Exercise
Every line below needs to be transcribed without alteration, and no image may be carried over.

(Collected data entries)
Content starts

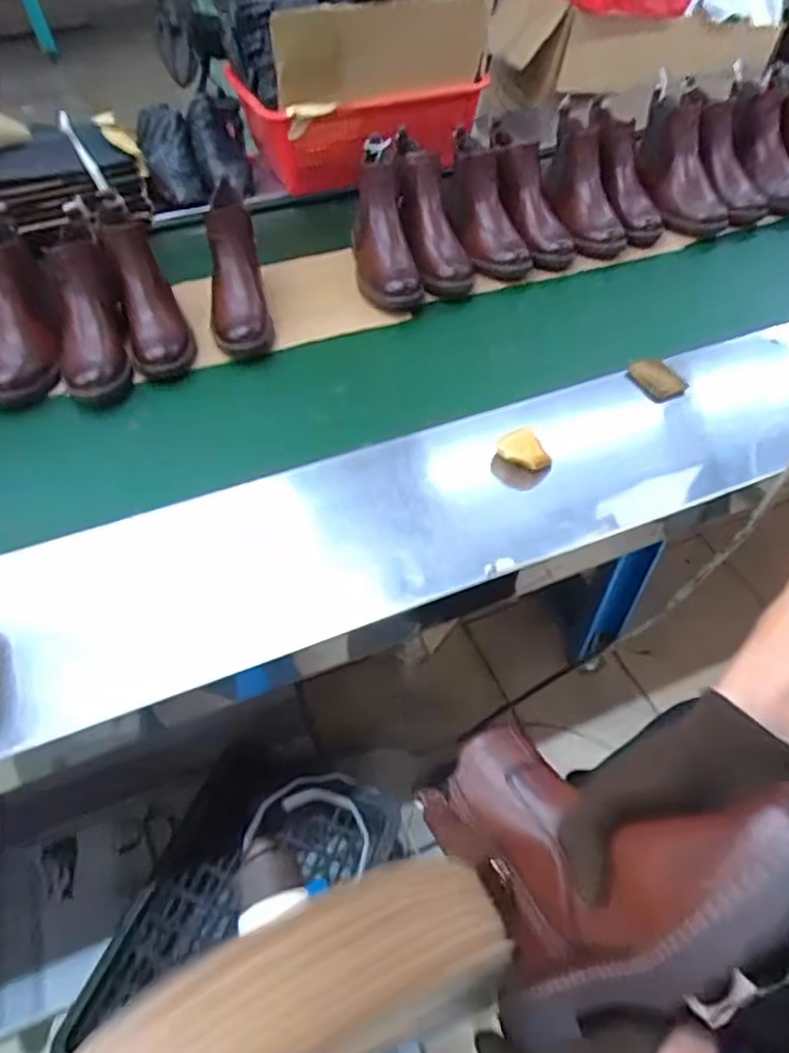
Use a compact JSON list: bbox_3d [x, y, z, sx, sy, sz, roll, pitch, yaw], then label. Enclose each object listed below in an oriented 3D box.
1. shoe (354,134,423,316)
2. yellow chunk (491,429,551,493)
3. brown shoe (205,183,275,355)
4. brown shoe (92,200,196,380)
[{"bbox_3d":[-0.021,-0.485,1.020,0.094,0.175,0.244,-8,50,-5],"label":"shoe"},{"bbox_3d":[0.149,-0.077,0.734,0.065,0.055,0.051,11,51,11],"label":"yellow chunk"},{"bbox_3d":[-0.235,-0.385,0.922,0.086,0.092,0.267,-6,89,-3],"label":"brown shoe"},{"bbox_3d":[-0.360,-0.337,0.893,0.088,0.158,0.209,-20,51,-14],"label":"brown shoe"}]

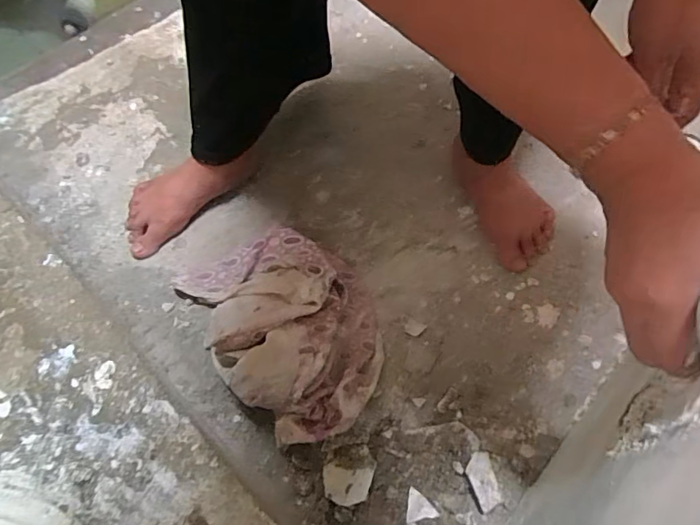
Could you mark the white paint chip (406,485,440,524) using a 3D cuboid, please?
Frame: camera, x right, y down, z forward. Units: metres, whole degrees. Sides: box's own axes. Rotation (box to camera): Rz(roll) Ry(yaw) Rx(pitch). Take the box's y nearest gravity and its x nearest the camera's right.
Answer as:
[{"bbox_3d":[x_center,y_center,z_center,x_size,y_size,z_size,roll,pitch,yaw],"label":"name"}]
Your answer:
[{"bbox_3d":[0.074,0.249,0.519,0.031,0.005,0.031,7,61,3],"label":"white paint chip"}]

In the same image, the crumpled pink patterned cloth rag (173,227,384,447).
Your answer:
[{"bbox_3d":[-0.072,0.066,0.588,0.206,0.087,0.269,-23,64,-13],"label":"crumpled pink patterned cloth rag"}]

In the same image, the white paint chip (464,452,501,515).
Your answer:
[{"bbox_3d":[0.141,0.226,0.530,0.038,0.004,0.052,-11,65,-33],"label":"white paint chip"}]

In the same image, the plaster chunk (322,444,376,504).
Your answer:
[{"bbox_3d":[-0.002,0.223,0.538,0.051,0.012,0.060,15,62,7],"label":"plaster chunk"}]

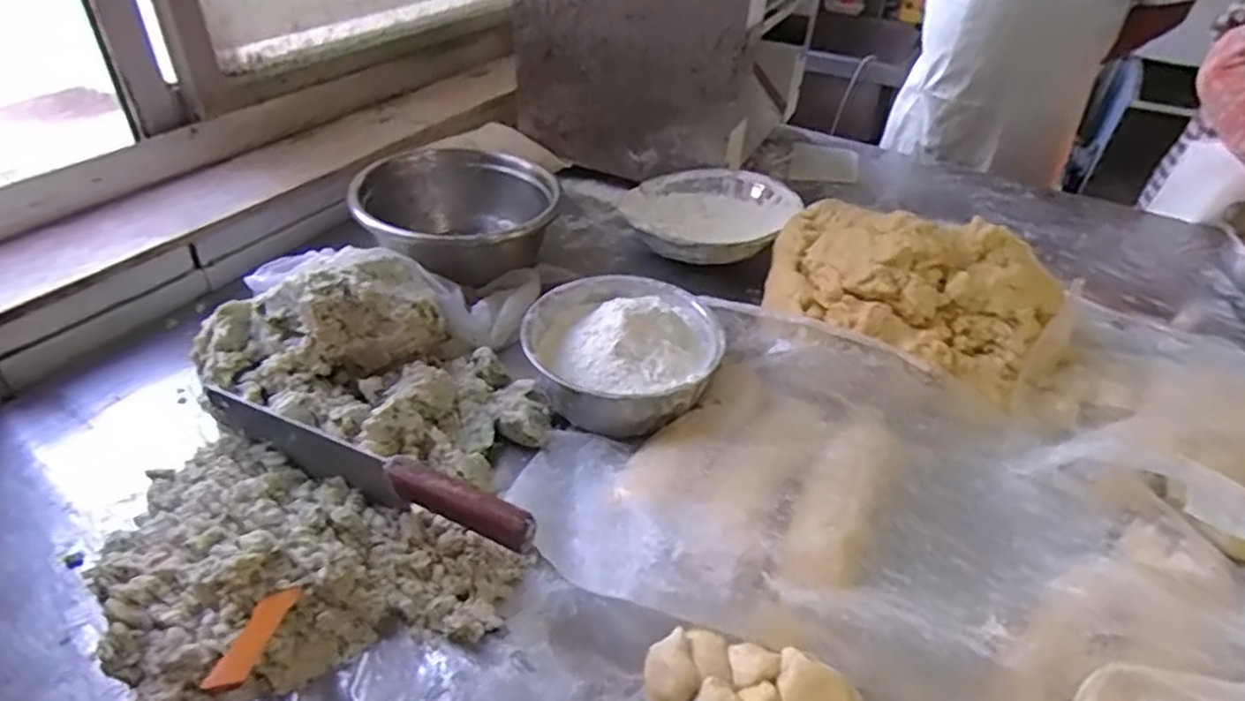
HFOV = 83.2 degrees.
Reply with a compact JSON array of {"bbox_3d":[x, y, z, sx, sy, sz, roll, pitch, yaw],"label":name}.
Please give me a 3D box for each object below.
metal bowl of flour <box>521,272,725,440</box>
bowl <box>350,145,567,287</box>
[{"bbox_3d":[0.000,-0.003,0.699,0.182,0.065,0.177,2,39,-2],"label":"metal bowl of flour"},{"bbox_3d":[-0.207,-0.163,0.878,0.232,0.106,0.209,-9,40,-16],"label":"bowl"}]

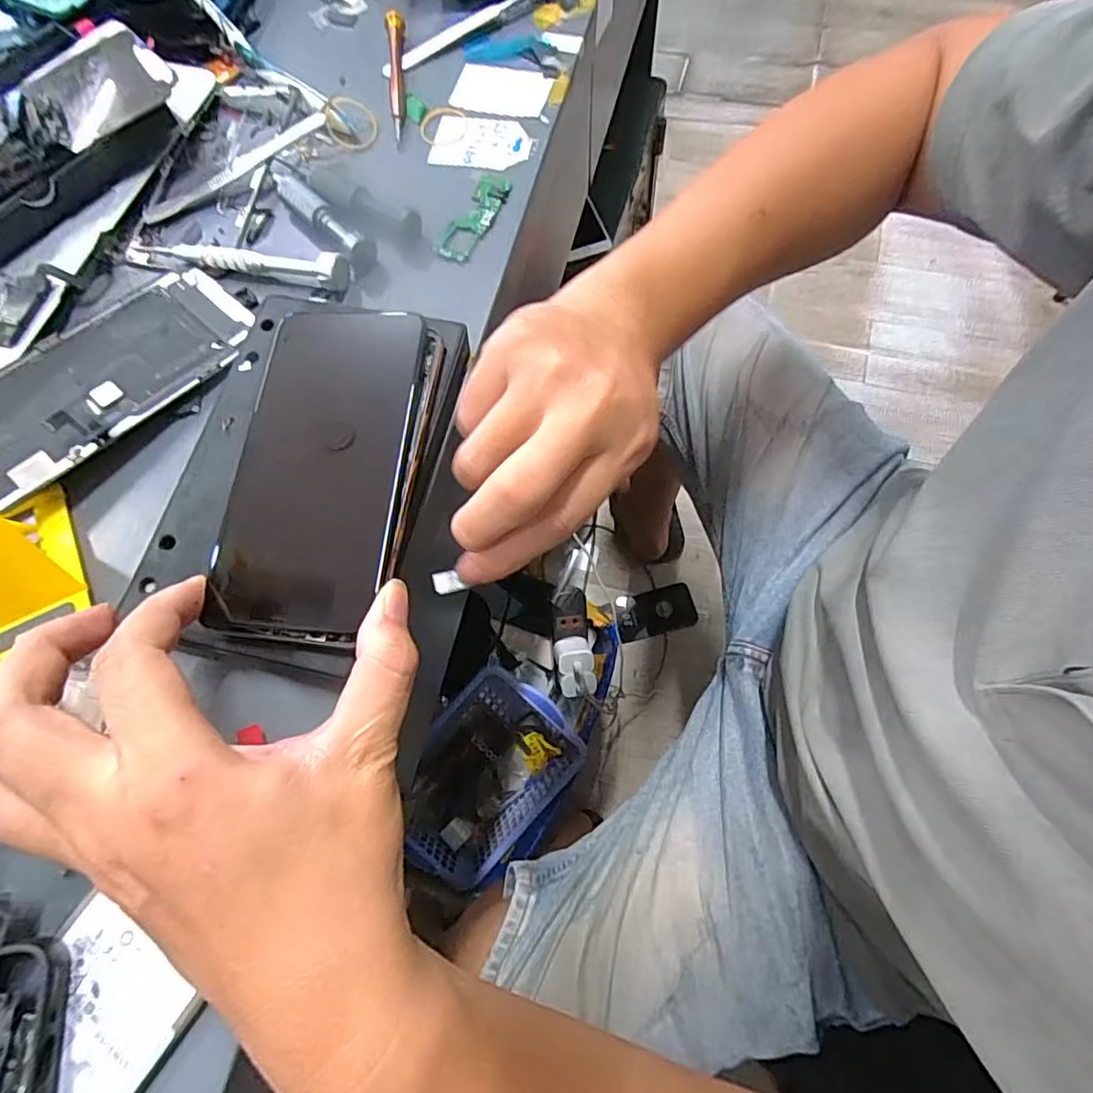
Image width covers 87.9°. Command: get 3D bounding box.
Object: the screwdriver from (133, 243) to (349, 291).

Content ends

Solution below
Use a compact JSON list: bbox_3d [x, y, z, sx, sy, sz, roll, pitch, yaw], then label. Enclose each object listed below in an oriented 3D box.
1. shoe (354,134,423,316)
2. yellow chunk (491,429,551,493)
3. brown shoe (205,183,275,355)
4. brown shoe (92,200,196,380)
[{"bbox_3d":[-0.021,-0.485,1.020,0.094,0.175,0.244,-8,50,-5],"label":"shoe"},{"bbox_3d":[0.149,-0.077,0.734,0.065,0.055,0.051,11,51,11],"label":"yellow chunk"},{"bbox_3d":[-0.235,-0.385,0.922,0.086,0.092,0.267,-6,89,-3],"label":"brown shoe"},{"bbox_3d":[-0.360,-0.337,0.893,0.088,0.158,0.209,-20,51,-14],"label":"brown shoe"}]

Could you mark the white paint chip (406,485,440,524) using a 3D cuboid, please?
Frame: camera, x right, y down, z forward. Units: metres, whole degrees. Sides: box's own axes. Rotation (box to camera): Rz(roll) Ry(yaw) Rx(pitch). Take the box's y nearest gravity and its x nearest the camera's right.
Answer as:
[{"bbox_3d":[x_center,y_center,z_center,x_size,y_size,z_size,roll,pitch,yaw],"label":"name"}]
Your answer:
[{"bbox_3d":[0.074,0.249,0.519,0.031,0.005,0.031,7,61,3],"label":"white paint chip"}]

In the same image, the crumpled pink patterned cloth rag (173,227,384,447).
Your answer:
[{"bbox_3d":[-0.072,0.066,0.588,0.206,0.087,0.269,-23,64,-13],"label":"crumpled pink patterned cloth rag"}]

In the same image, the white paint chip (464,452,501,515).
Your answer:
[{"bbox_3d":[0.141,0.226,0.530,0.038,0.004,0.052,-11,65,-33],"label":"white paint chip"}]

In the same image, the plaster chunk (322,444,376,504).
Your answer:
[{"bbox_3d":[-0.002,0.223,0.538,0.051,0.012,0.060,15,62,7],"label":"plaster chunk"}]

HFOV = 83.2 degrees.
Reply with a compact JSON array of {"bbox_3d":[x, y, z, sx, sy, sz, roll, pitch, yaw],"label":name}.
Please give me a 3D box for each object below.
metal bowl of flour <box>521,272,725,440</box>
bowl <box>350,145,567,287</box>
[{"bbox_3d":[0.000,-0.003,0.699,0.182,0.065,0.177,2,39,-2],"label":"metal bowl of flour"},{"bbox_3d":[-0.207,-0.163,0.878,0.232,0.106,0.209,-9,40,-16],"label":"bowl"}]

Image width covers 87.9°. Command: get 3D bounding box.
Object: the screwdriver from (133, 243) to (349, 291).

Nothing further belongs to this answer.